State tests, however, aren’t going away, and some worry that the changes might water down high expectations for students, while others say the changes still don’t go far enough in their over-reliance using test scores to evaluate schools.
Education activist and public school parent Kemala Karmen, who is with the grassroots NYC Opt Out group, had a seat at the table on the plan’s creation through serving on the Standards and Assessments work group of the state’s ESSA “Think Tank.”
But Karmen — whose child went to Carroll Gardens' Brooklyn New School, the city's epicenter of opting out — felt that many concerns of parents of how testing was reshaping what goes on in classrooms were not heeded when it came to testing overall.
“There was the possibility of the state to come up with something innovative and different — not radically different, but substantially different — from No Child Left Behind,” Karmen said. “New York just blew it.”
For instance, she said that she had consulted with ELL teachers, who said it takes five to seven years for language acquisition, so the four years wasn’t long enough.
Meanwhile the Education Trust-New York, an education and civil rights group, had concerns about whether the plan ensured that schools were meeting expectations for all students.
“It will be critical to continue building on and strengthening that framework to ensure transparency for parents, maintain high expectations for all groups of students and address underperforming schools with urgency and support,” Ian Rosenblum, executive director of The Education Trust–New York said in a  statement.

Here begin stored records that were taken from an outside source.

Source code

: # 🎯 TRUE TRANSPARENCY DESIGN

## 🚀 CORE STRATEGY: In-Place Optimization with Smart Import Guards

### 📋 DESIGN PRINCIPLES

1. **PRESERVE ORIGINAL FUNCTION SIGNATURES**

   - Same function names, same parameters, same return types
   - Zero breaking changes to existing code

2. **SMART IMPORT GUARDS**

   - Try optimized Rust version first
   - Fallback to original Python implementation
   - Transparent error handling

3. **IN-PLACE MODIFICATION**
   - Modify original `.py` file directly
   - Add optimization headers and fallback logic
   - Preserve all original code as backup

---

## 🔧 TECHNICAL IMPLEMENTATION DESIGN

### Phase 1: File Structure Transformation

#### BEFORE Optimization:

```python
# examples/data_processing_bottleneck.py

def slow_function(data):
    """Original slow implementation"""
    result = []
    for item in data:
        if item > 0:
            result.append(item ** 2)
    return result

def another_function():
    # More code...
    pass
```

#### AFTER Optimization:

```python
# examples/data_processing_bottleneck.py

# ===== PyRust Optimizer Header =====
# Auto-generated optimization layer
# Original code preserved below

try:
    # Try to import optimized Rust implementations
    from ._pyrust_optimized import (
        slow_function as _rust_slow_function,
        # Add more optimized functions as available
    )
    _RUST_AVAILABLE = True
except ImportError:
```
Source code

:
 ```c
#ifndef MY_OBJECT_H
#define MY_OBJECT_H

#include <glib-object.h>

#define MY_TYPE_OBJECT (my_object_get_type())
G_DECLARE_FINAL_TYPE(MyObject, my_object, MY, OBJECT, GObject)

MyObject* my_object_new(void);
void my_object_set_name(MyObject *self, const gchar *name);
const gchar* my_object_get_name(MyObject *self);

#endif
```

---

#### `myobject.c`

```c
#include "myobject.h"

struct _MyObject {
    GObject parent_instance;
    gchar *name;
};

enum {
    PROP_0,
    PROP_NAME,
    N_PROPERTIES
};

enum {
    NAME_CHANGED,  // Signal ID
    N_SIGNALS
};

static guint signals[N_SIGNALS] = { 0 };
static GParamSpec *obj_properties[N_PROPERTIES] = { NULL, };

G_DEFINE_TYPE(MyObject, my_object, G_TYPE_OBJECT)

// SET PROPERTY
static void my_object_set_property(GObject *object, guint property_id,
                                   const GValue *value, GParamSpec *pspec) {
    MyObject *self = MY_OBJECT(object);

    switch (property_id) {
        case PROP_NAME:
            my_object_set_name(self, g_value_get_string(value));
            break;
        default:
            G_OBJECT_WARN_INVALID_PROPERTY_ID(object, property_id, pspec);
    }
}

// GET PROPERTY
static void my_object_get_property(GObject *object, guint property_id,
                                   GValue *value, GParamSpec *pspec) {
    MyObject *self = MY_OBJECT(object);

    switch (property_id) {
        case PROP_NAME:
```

3. Schools will have “data dashboards” for parents and others to see how — and why — they perform in certain ways.
To provide more transparency on schools, the state wants them to have “data dashboards” that would include more than just state test scores.
The new plan also focuses a lot on chronic absenteeism, noting that students who have missed more than 18 days, or 10 percent of the school year, have much lower rates of academic success.
In striving to address equity issues, the state hopes to include out-of-school suspension rates, along with other school measures like access to art and technology classes, access to highly effective teachers and students’ physical health and well-being.
The state will also regularly publish data on school climate, teacher turnover rates, parent involvement, class size and per student funding.
The goal of looking at the various measures, according to the plan, is to use these indicators to diagnose school needs and better track progress.